May 2020 Hypoxia Report
Maryland Department of Natural Resources monitoring data show that dissolved oxygen conditions in the Maryland portion of the Chesapeake Bay mainstem were better than expected in May 2020. The hypoxic water volume — waters with less than 2 mg/l oxygen — was 0.027 cubic miles, which is well below the May 1985-2019 average of 0.25 cubic miles, and an improvement from the 1.12 cubic miles of hypoxia observed in May 2019. No anoxic zones— waters with less than 0.2 mg/l oxygen — were observed.
Hypoxic volumes were smaller than expected, likely due to a cooler-than-average spring. Cooler waters are able to hold more oxygen and water column temperatures were also more homogeneous (less stratified) from top to bottom, allowing more oxygen to mix into deeper waters. Water quality data can be explored with a variety of online tools at the department’s Eyes on the Bay website.
These results mark the return of DNR field crews monitoring Maryland waters after a hiatus that started mid-March, following COVID-19 emergency measures. Crews are adhering to social distancing and safety protocols to provide resource managers, scientists, and the public with timely water quality results that drive Chesapeake Bay restoration.
Later in June, the U.S. Environmental Protection Agency’s Chesapeake Bay Program, U.S. Geological Survey, University of Maryland Center for Environmental Science, and University of Michigan scientists will release their annual forecast for 2020 hypoxic conditions based on nitrogen loads into the bay from January to May 2020.

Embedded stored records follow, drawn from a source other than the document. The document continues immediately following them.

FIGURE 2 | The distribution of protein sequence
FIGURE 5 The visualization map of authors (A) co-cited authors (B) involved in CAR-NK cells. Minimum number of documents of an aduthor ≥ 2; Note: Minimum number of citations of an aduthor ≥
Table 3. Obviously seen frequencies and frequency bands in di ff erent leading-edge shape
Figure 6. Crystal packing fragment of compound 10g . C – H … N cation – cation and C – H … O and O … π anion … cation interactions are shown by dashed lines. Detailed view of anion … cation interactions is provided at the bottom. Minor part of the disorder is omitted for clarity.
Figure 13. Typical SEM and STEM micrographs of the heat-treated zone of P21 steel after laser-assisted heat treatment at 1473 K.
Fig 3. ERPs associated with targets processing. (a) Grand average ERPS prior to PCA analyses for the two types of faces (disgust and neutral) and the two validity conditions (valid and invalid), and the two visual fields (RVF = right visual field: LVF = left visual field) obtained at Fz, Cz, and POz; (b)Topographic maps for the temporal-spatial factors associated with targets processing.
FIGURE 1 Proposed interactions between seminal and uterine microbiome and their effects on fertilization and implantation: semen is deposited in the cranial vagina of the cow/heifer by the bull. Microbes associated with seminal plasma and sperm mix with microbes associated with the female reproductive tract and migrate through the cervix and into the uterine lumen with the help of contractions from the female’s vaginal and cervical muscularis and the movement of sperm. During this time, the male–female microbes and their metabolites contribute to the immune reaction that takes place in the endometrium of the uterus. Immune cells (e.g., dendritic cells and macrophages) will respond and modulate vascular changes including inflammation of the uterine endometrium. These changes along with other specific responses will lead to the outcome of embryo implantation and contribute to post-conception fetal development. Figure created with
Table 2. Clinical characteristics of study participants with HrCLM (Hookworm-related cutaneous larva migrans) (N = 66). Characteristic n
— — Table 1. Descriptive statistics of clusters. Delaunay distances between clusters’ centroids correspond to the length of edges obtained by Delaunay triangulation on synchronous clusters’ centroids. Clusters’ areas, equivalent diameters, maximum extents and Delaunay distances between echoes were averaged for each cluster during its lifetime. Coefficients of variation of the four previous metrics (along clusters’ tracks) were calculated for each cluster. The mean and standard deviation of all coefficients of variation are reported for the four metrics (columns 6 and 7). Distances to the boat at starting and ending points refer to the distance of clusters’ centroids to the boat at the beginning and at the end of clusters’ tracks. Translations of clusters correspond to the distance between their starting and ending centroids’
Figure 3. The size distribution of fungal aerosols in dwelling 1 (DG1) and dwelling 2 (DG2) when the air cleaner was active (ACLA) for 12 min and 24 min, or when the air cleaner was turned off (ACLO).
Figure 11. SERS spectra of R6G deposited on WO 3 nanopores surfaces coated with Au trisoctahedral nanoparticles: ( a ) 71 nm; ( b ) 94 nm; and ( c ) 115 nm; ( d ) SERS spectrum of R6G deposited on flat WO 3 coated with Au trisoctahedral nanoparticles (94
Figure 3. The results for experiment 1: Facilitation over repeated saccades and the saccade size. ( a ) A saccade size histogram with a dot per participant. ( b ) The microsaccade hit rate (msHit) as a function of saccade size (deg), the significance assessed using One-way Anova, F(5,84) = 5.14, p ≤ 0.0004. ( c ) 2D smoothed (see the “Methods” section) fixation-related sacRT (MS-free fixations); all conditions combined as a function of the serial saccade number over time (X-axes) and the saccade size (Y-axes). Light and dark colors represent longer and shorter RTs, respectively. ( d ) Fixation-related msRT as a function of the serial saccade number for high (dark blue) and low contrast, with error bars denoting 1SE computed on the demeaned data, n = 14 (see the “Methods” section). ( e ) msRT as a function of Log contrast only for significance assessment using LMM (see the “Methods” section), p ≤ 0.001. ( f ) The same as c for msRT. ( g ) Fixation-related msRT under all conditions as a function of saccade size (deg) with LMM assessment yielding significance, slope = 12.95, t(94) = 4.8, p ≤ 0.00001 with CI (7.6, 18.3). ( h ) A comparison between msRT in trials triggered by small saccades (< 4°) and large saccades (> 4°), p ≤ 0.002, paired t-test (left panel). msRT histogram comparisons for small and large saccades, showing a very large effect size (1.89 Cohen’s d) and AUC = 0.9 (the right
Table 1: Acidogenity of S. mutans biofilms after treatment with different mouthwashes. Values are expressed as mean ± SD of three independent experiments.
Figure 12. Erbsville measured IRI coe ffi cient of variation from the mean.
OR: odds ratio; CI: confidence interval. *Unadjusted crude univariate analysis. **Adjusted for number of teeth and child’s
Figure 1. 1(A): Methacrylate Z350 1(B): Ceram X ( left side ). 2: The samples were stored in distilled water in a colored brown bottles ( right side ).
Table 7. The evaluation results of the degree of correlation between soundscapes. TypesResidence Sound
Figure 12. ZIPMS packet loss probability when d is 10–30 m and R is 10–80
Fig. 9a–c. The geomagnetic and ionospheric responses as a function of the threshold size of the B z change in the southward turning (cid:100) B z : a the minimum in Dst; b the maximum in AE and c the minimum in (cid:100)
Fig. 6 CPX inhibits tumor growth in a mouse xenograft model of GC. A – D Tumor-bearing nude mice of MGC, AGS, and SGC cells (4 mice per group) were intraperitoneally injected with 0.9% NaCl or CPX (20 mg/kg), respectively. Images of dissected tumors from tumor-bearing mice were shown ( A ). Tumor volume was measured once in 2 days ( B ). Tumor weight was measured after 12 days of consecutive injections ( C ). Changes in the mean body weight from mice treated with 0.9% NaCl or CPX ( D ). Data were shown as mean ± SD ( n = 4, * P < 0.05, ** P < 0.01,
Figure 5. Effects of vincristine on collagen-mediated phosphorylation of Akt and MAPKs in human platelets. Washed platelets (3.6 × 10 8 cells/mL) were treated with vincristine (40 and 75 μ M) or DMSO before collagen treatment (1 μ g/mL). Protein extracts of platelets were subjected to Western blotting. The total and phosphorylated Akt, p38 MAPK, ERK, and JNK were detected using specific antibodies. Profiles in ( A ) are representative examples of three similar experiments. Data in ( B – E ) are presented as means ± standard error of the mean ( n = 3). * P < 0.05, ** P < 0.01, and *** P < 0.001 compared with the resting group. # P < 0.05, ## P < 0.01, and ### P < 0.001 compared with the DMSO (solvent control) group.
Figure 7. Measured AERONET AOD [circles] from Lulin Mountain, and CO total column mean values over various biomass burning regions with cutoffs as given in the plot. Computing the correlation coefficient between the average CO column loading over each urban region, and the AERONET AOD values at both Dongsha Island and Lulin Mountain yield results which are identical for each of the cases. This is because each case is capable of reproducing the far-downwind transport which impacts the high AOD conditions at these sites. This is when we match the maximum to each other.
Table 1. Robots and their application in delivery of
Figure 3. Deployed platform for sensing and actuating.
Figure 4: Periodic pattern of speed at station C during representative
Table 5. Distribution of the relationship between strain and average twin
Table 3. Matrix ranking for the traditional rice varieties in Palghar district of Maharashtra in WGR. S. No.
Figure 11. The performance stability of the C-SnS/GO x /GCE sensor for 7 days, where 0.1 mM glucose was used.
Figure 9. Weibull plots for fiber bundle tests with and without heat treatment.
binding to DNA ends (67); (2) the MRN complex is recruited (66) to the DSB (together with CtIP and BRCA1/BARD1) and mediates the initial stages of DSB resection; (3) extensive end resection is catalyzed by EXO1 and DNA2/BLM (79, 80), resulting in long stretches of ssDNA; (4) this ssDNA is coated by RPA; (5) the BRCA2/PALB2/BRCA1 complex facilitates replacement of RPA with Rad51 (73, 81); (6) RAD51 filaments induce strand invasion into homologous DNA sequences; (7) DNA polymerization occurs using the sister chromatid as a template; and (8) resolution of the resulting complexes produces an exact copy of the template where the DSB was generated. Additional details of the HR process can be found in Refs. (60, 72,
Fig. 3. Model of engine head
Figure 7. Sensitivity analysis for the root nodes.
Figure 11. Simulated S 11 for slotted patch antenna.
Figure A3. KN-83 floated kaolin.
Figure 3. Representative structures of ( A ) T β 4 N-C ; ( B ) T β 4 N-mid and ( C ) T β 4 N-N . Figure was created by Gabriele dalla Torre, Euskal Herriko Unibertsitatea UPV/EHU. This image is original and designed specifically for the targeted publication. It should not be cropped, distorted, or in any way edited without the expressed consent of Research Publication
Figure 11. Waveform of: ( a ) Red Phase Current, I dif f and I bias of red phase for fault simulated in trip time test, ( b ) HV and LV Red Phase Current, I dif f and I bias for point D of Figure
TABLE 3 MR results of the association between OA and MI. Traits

Crabs, fish, oysters, and other creatures in the Chesapeake Bay require oxygen to survive. Scientists and natural resource managers study the volume and duration of bay hypoxia to determine possible impacts to bay life. Each year from June through September the Maryland Department of Natural Resources computes these volumes from data collected by Maryland and Virginia monitoring teams during twice-monthly monitoring cruises. Data collection is funded by these states and the Chesapeake Bay Program.